Copy the text that was read from each of the records below, without changing anything in it. Leave the pictures out of your answer.

[Start of Attachment]

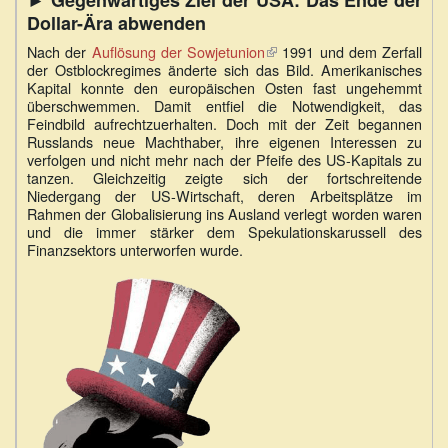
► Gegenwärtiges Ziel der USA: Das Ende der
Dollar-Ära abwenden
Nach der
Auflösung der Sowjetunion
(Link
1991 und dem Zerfall
der Ostblockregimes änderte sich das Bild. Amerikanisches
ist
Kapital konnte den europäischen Osten fast ungehemmt
extern)
überschwemmen. Damit entfiel die Notwendigkeit, das
Feindbild aufrechtzuerhalten. Doch mit der Zeit begannen
Russlands neue Machthaber, ihre eigenen Interessen zu
verfolgen und nicht mehr nach der Pfeife des US-Kapitals zu
tanzen. Gleichzeitig zeigte sich der fortschreitende
Niedergang der US-Wirtschaft, deren Arbeitsplätze im
Rahmen der Globalisierung ins Ausland verlegt worden waren
und die immer stärker dem Spekulationskarussell des
Finanzsektors unterworfen wurde.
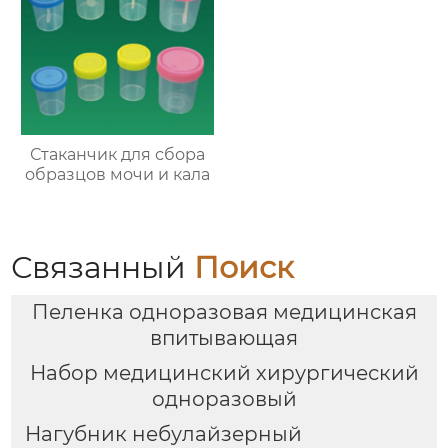
Стаканчик для сбора
образцов мочи и кала
Связанный
Поиск
Пеленка одноразовая медицинская
впитывающая
Набор медицинский хирургический
одноразовый
Нагубник небулайзерный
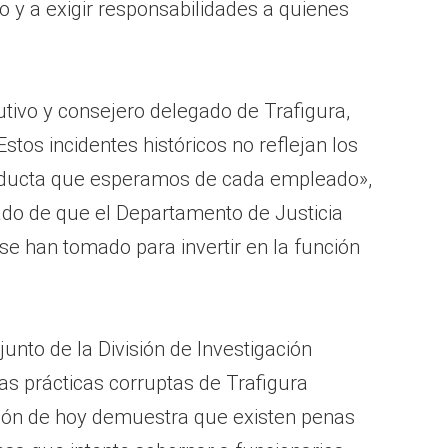
o y a exigir responsabilidades a quienes
tivo y consejero delegado de Trafigura,
tos incidentes históricos no reflejan los
onducta que esperamos de cada empleado»,
do de que el Departamento de Justicia
e han tomado para invertir en la función
unto de la División de Investigación
Las prácticas corruptas de Trafigura
ución de hoy demuestra que existen penas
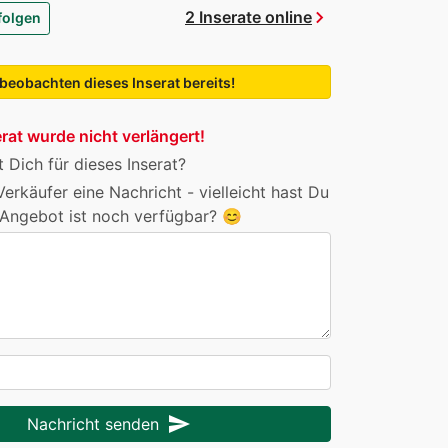
chevron_right
2 Inserate online
folgen
 beobachten dieses Inserat bereits!
rat wurde nicht verlängert!
t Dich für dieses Inserat?
erkäufer eine Nachricht - vielleicht hast Du
Angebot ist noch verfügbar? 😊
send
Nachricht senden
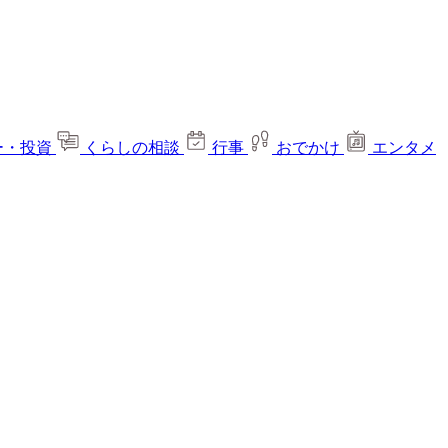
ー・投資
くらしの相談
行事
おでかけ
エンタメ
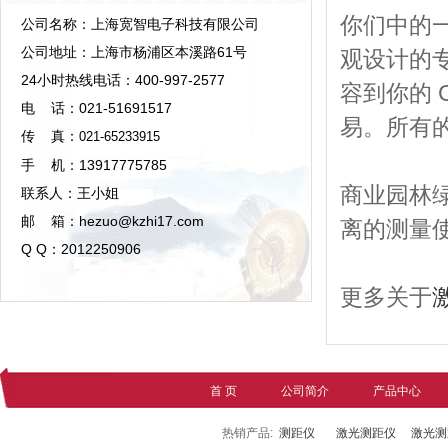
你们中的
公司名称：上海宽智电子科技有限公司
公司地址：上海市杨浦区本溪路61号
观设计的
24小时热线电话：400-997-2577
容到你的 
电 话：021-51691517
易。所有的
传 真：
021-65233915
手 机：13917775785
商业园林
联系人：王小姐
邮 箱：hezuo@kzhi17.com
离的测量
Q Q：2012250906
更多关于
首 页
公司简介
产品中心
热销产品:
测距仪
激光测距仪
激光测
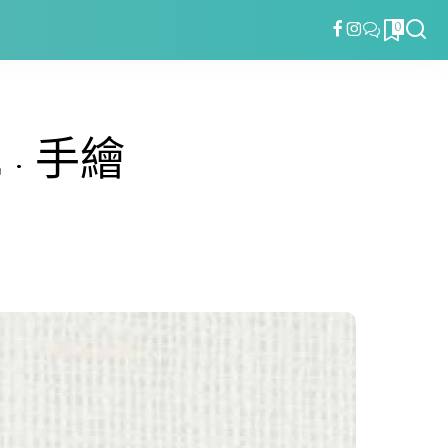
0
 · 手繪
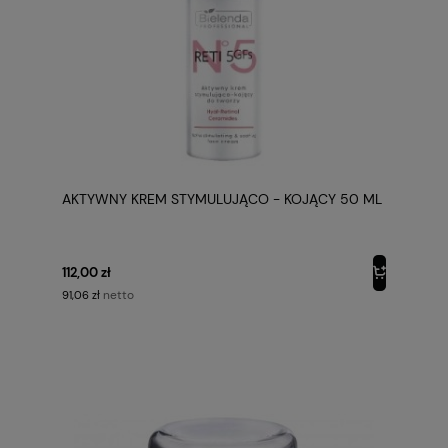
AKTYWNY KREM STYMULUJĄCO - KOJĄCY 50 ML
112,00 zł
netto
91,06 zł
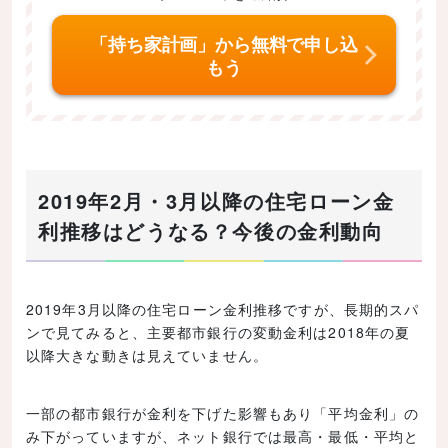
中古住宅（中古マンション含む）の購入に住宅ローン
は利用できますか？
「持ち家計画」から無料で申し込
まとめ｜住宅ローンは複数の業者を比較したい！
もう
2019年2月・3月以降の住宅ローン金
利推移はどうなる？今後の金利動向
2019年3月以降の住宅ローン金利推移ですが、長期的スパ
ンで見てみると、主要都市銀行の変動金利は2018年の夏
以降大きな動きは見えていません。
一部の都市銀行が金利を下げた影響もあり「平均金利」の
み下がっていますが、ネット銀行では最高・最低・平均と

[End of Attachment]

* _ANSWER SECTION_:
► Gegenwärtiges Ziel der USA: Das Ende der
Dollar-Ära abwenden
Nach der
Auflösung der Sowjetunion
(Link
1991 und dem Zerfall
der Ostblockregimes änderte sich das Bild. Amerikanisches
ist
Kapital konnte den europäischen Osten fast ungehemmt
extern)
überschwemmen. Damit entfiel die Notwendigkeit, das
Feindbild aufrechtzuerhalten. Doch mit der Zeit begannen
Russlands neue Machthaber, ihre eigenen Interessen zu
verfolgen und nicht mehr nach der Pfeife des US-Kapitals zu
tanzen. Gleichzeitig zeigte sich der fortschreitende
Niedergang der US-Wirtschaft, deren Arbeitsplätze im
Rahmen der Globalisierung ins Ausland verlegt worden waren
und die immer stärker dem Spekulationskarussell des
Finanzsektors unterworfen wurde.
Стаканчик для сбора
образцов мочи и кала
Связанный
Поиск
Пеленка одноразовая медицинская
впитывающая
Набор медицинский хирургический
одноразовый
Нагубник небулайзерный
o y a exigir responsabilidades a quienes
tivo y consejero delegado de Trafigura,
tos incidentes históricos no reflejan los
onducta que esperamos de cada empleado»,
do de que el Departamento de Justicia
e han tomado para invertir en la función
unto de la División de Investigación
Las prácticas corruptas de Trafigura
ución de hoy demuestra que existen penas
chevron_right
2 Inserate online
folgen
 beobachten dieses Inserat bereits!
rat wurde nicht verlängert!
t Dich für dieses Inserat?
erkäufer eine Nachricht - vielleicht hast Du
Angebot ist noch verfügbar? 😊
send
Nachricht senden
ー・投資
くらしの相談
行事
おでかけ
エンタメ
你们中的
公司名称：上海宽智电子科技有限公司
公司地址：上海市杨浦区本溪路61号
观设计的
24小时热线电话：400-997-2577
容到你的 
电 话：021-51691517
易。所有的
传 真：
021-65233915
手 机：13917775785
商业园林
联系人：王小姐
邮 箱：hezuo@kzhi17.com
离的测量
Q Q：2012250906
更多关于
首 页
公司简介
产品中心
热销产品:
测距仪
激光测距仪
激光测
0
 · 手繪
AKTYWNY KREM STYMULUJĄCO - KOJĄCY 50 ML
112,00 zł
netto
91,06 zł
中古住宅（中古マンション含む）の購入に住宅ローン
は利用できますか？
「持ち家計画」から無料で申し込
まとめ｜住宅ローンは複数の業者を比較したい！
もう
2019年2月・3月以降の住宅ローン金
利推移はどうなる？今後の金利動向
2019年3月以降の住宅ローン金利推移ですが、長期的スパ
ンで見てみると、主要都市銀行の変動金利は2018年の夏
以降大きな動きは見えていません。
一部の都市銀行が金利を下げた影響もあり「平均金利」の
み下がっていますが、ネット銀行では最高・最低・平均と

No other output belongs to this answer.